▸ **Kaynak metin**
Mahfi Eğilmez – 24.02.2017
Tanımlar, Sayılar ve Oranlar
İstihdam anketinin uygulandığı gün ve önceki hafta içinde kâr karşılığı, yevmiyeli, ücretli ya da ücretsiz olarak hiç bir işte çalışmamış kişilerden son 4 hafta içinde iş arama kanallarını kullanmış ve 2 hafta içinde işbaşı yapabilecek durumda bulunan 15 ve daha yukarı yaştaki kişiler işsiz sayılıyor. 2014 yılı öncesinde iş arama kriterinde referans dönemi olarak “son 4 hafta” yerine “son 3 ay” kullanılmaktaydı. Ayrıca, üç ay içinde başlayabileceği bir iş bulmuş ya da kendi işini kurmuş ancak işe başlamak ya da işbaşı yapmak için çeşitli eksikliklerini tamamlamak amacıyla bekleyenler de işsiz nüfus kapsamında sayılıyor. İşsiz sayısının toplam işgücüne bölünmesiyle işsizlik oranı bulunuyor. Buna literatürde resmi işsizlik oranı deniyor.
Kasım 2016 sonuçlarına göre resmi olarak işsiz kabul edilenlerin sayısı 3.715 bin ve işsizlik oranı da yüzde 12,1.
Bu işsizlerin dışında bir de iş aramayıp da çalışmaya hazır olduğunu beyan edenler var. Çeşitli nedenlerle bir iş aramayan, ancak 2 hafta içinde işbaşı yapmaya hazır olduğunu belirten bu ikinci gruptakiler iki alt kategoride toplanıyor: (1) Daha önce iş aradığı halde bulamayan veya kendi niteliklerine uygun bir iş bulabileceğine inanmadığı için iş aramayan ancak işbaşı yapmaya hazır olduğunu belirtenler. (2) Mevsimlik çalışma, ev kadını olma, öğrencilik, irat sahibi olma, emeklilik ve çalışamaz halde olma gibi nedenlerle iş aramayıp ancak işbaşı yapmaya hazır olduğunu belirtenler.
Kasım 2016 tarihi itibariyle 2.286 bin kişinin iş aramadığı halde çalışmaya hazır olduğunu görüyoruz. Bir başka ifadeyle aslında işsiz olan bu 2.286 bin kişi iş aramıyor göründüğü için işsizler arasında yer almıyor.

▸ **Veri bölümü**
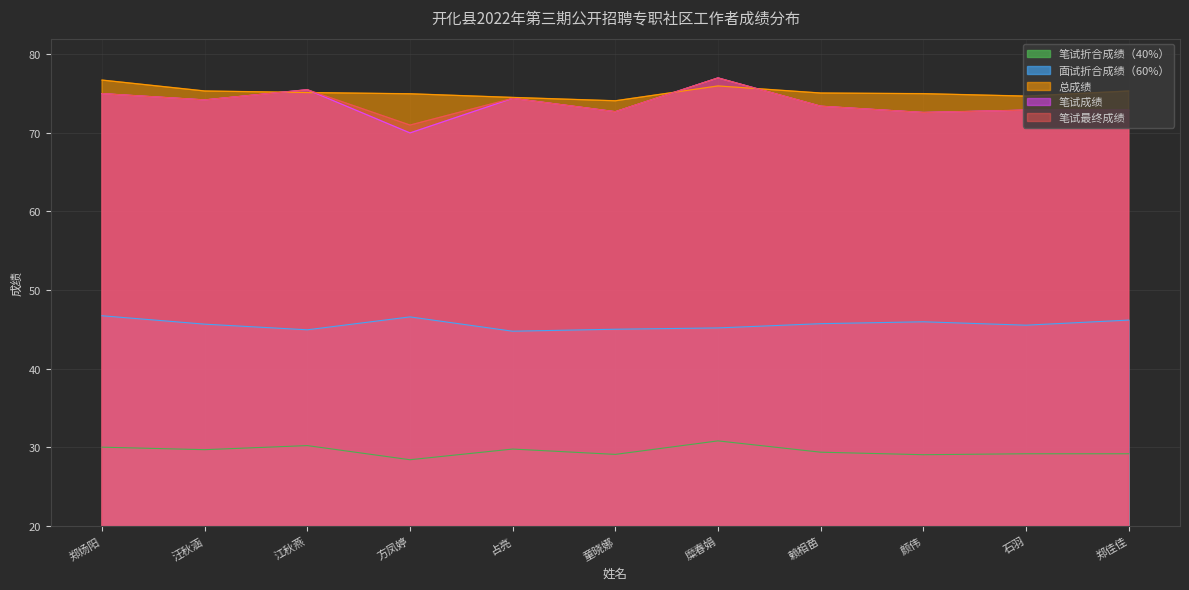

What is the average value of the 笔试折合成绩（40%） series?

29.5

▸ **Etkinlikler**
A: Kaynak metinde "Kasım 2016 sonuçlarına" sözleriyle başlayıp "aramayıp ancak işbaşı yapmaya hazır olduğunu belirtenler." sözlerine kadar süren bölümü hiç değiştirmeden tekrar yazın.
B: Kaynak metne göre, iş aramadığı halde çalışmaya hazır olan 2.286 bin kişi neden işsizler arasında yer almıyor? Bir ile üç cümle arasında açıklayın.
Bu veriler başka bir kaynaktan alınmıştır.

▸ **Cevap anahtarı**
A:
Kasım 2016 sonuçlarına göre resmi olarak işsiz kabul edilenlerin sayısı 3.715 bin ve işsizlik oranı da yüzde 12,1.
Bu işsizlerin dışında bir de iş aramayıp da çalışmaya hazır olduğunu beyan edenler var. Çeşitli nedenlerle bir iş aramayan, ancak 2 hafta içinde işbaşı yapmaya hazır olduğunu belirten bu ikinci gruptakiler iki alt kategoride toplanıyor: (1) Daha önce iş aradığı halde bulamayan veya kendi niteliklerine uygun bir iş bulabileceğine inanmadığı için iş aramayan ancak işbaşı yapmaya hazır olduğunu belirtenler. (2) Mevsimlik çalışma, ev kadını olma, öğrencilik, irat sahibi olma, emeklilik ve çalışamaz halde olma gibi nedenlerle iş aramayıp ancak işbaşı yapmaya hazır olduğunu belirtenler.

B: Bu kişiler aslında işsiz olsalar da iş aramıyor göründükleri için işsizler arasında sayılmıyor. Resmi tanıma göre işsiz sayılmak için son 4 hafta içinde iş arama kanallarını kullanmış olmak gerekiyor.